Não sendo ele uma pessoa religiosa no sentido comum, queria ele dizer
que o Universo é intrincado, mas os seus mecanismos são acessíveis à
mente humana. O trabalho continuado dos físicos e dos outros cientistas
tem confirmado essa afirmação.
Incompreensível
é também o facto de o mundo se revelar compreensível através de
equações. O cérebro de Einstein produziu há cem anos uma equação, cuja
beleza espantou o próprio autor (“A teoria é de uma beleza incomparável”,
comentou), que permitiu previsões que se haveriam de revelar certeiras a
respeito do mundo: um minúsculo desvio da órbita de Mercúrio em relação
ao previsto usando as leis de Newton; uma pequena deflexão pelo Sol da
luz proveniente de estrelas por detrás dele; buracos negros, abismos
cósmicos que são fins locais do espaço-tempo; e o Big Bang, que é o início global do espaço-tempo a partir de uma prodigiosa concentração de energia. Galileu tinha dito que “o Livro da Natureza está escrito em caracteres matemáticos”. E Newton tinha escrito os Princípios Matemáticos de Filosofia Natural,
contendo a sua lei da gravitação universal. Mas Einstein veio
acrescentar, numa base matemática, que a geometria do espaço-tempo
(espaço e tempo tinham sido ligados em 1905 na sua teoria da
relatividade restrita) é comandada pela matéria-energia (os dois também
ligados na mesma altura). A força da gravidade mais não é do que o
encurvamento do espaço-tempo, às ordens da matéria-energia. Para usar
uma metáfora visual, um astro como o Sol está no espaço-tempo como uma
bola em cima de um lençol esticado. Se colocarmos um berlinde, que será a
Terra, com velocidade adequada ele rodará em torno da bola central.
Roland
Barthes, o semiólogo e filósofo francês que tal, como a teoria maior de
Einstein, nasceu há cem anos (designadanmente a 12 de Novembro de 1915),
escreveu nas suas Mitologias (Edições 70, 1978): “(...) o
produto da sua invenção assumia uma condição mágica, reincarnava a velha
imagem esotérica e uma ciência inteiramente encerrada nalgumas letras.

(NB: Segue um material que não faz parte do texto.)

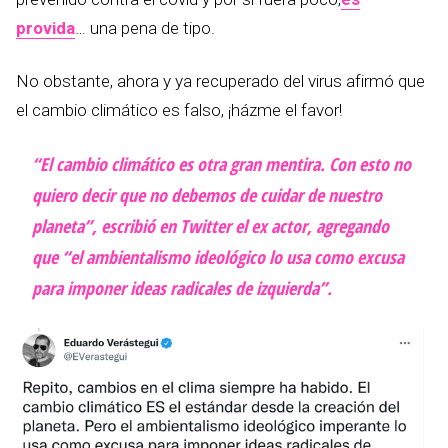
provida
… una pena de tipo.
No obstante, ahora y ya recuperado del virus afirmó que
el cambio climático es falso, ¡házme el favor!
“El cambio climático es otra gran mentira. Con esto no
quiero decir que no debemos de cuidar de nuestro
planeta”, escribió en Twitter el ex actor, agregando
que “el ambientalismo ideológico lo usa como excusa
para imponer ideas radicales de izquierda”.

Há um único segredo do mundo e esse segredo condensa-se numa palavra, o
Universo é um cofre-forte de que a humanidade procura a cifra: Einstein
chegou quase a encontrá-la, é esse o mito de Einstein; aí se nos deparam
de novo todos os temas gnósticos: a unidade da Natureza, a
possibilidade irreal de uma redução fundamental do mundo, o poder de
abertura da palavra, a luta ancestral entre um segredo e uma linguagem, a
ideia de que o saber total não pode descobrir-se senão de um só golpe,
como uma fechadura que cede bruscamente depois de mil tacteamentos
infrutuosos.”
O prolongado confronto do cérebro humano com o Universo (um confronto
natural pois o nosso cérebro é a única parte do Universo que o consegue
compreender) vai tendo resultados felizes, como a epifania de Einstein
há cem anos. A história da ciência ensina-nos que cada revelação não é o
fim de nada, mas um novo princípio. Einstein não foi o fim de Newton,
cuja teoria da gravitação universal continua a ser válida em certas
condições. Foi o início de uma cosmovisão bem mais fantástica do que a
de Newton, pois o mundo do sábio inglês não podia albergar buracos
negros nem provir de uma explosão inicial. Escreveu o Padre Teilhard de
Chardin, paleontólogo e teólogo francês contemporâneo de Einstein: “à escala do cósmico só o fantástico pode ser verdadeiro.”